Don't feel bad about playing underhanded if that is the hand you are dealt.  YOU and YOUR BABY are what is important!!!!

If they schedule you an appointment.  Call the hospital and doctor's office after you leave and say you just can't make it.  Prepare an excuse but don't give them one unless they just won't leave you be...  I just can't stand this no progress crap.  I've heard of plenty of women that didn't dilate until the very day they went in to labor.

If I were you I would refuse all vaginal exams.  They don't have the right to grope you.  

Stay home and try to relax.  Oh and if your water breaks before you go in to labor remember nothing in the vagina and DO NOT go to the hospital. Wait as long as possible.  If you get a fever then you go to the hospital but otherwise stay away!   

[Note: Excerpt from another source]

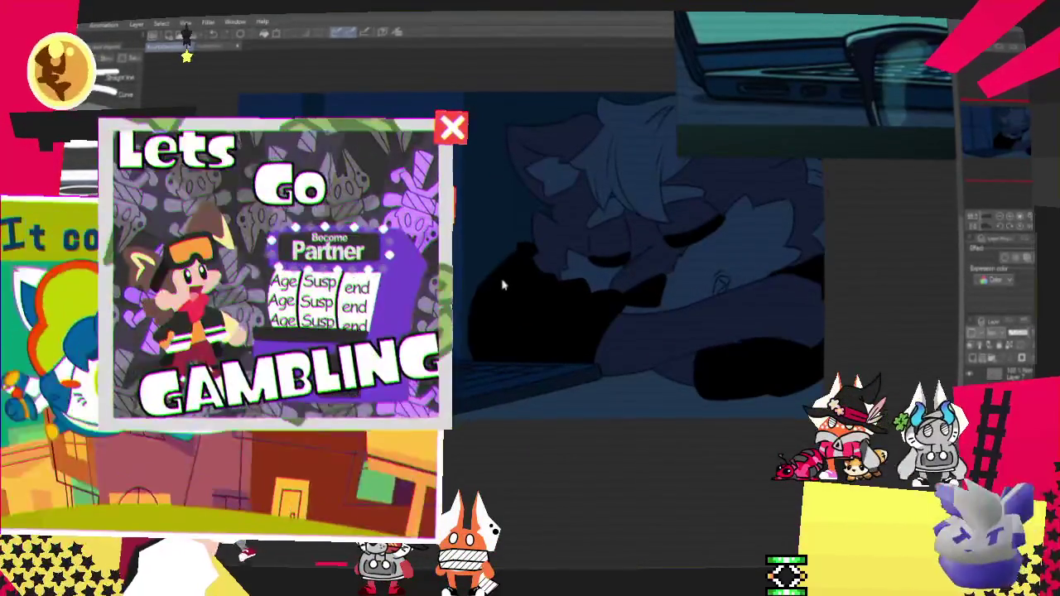
pyautogui.scroll(2, 502, 284)
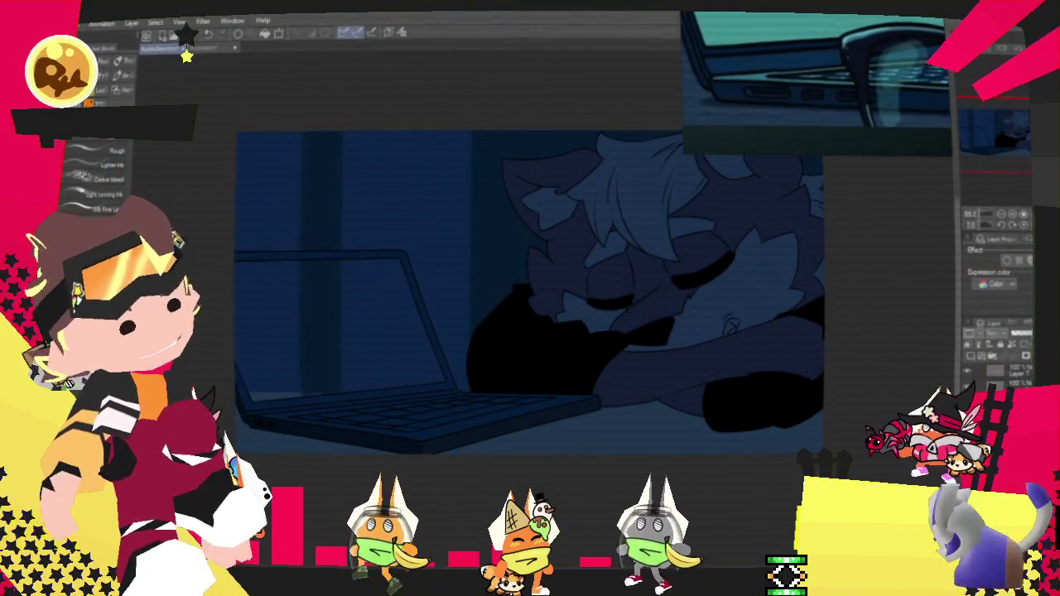
pyautogui.scroll(-2, 480, 323)
pyautogui.scroll(-1, 481, 323)
pyautogui.scroll(3, 547, 319)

That stupid Personhood law could have hurt me too if it had been passed here.  To give birth at home with a midwife you have to prove your low risk.  so at 37 weeks I went to the health department.  It was a very hectic morning starting at 4 a.m.  DH went out of town.  I had to take the girls (ages 4 and 3) with me.  My appointment was at 8.  We waited and waited and waited.  By the time they saw me I was swollen tired and stressed.  I was there for 5 hours.  I'd already been up for 9 hours.  my blood pressure was HIGH!  BUT it was from stress.  The Nurse practitioner (who'd already admitted that she didn't like homebirth) was "concerned".  She pressed me to go to the hospital for an induction or c-section.  I went home though.  She called me at home and pulled the dead baby card and how I could go in to shock from my blood pressure.  but I knew it was just stress. I didn't have high protein levels or pitting edema.  You HAVE to have all three. Anyway I went and bought my own BP monitor. That way I'd have proof.  Sure enough my BP went down. I went on to have my baby at home. I caught her myself.  It was the most awesome feeling in the world.  But you know she could have reported me had I been in one of the states with the personhood law. They would have taken me and violated my rights for something that just wasn't true. I could have then been arrested for putting my baby at risk when she was never at risk to begin with! it makes me angry just thinking about it.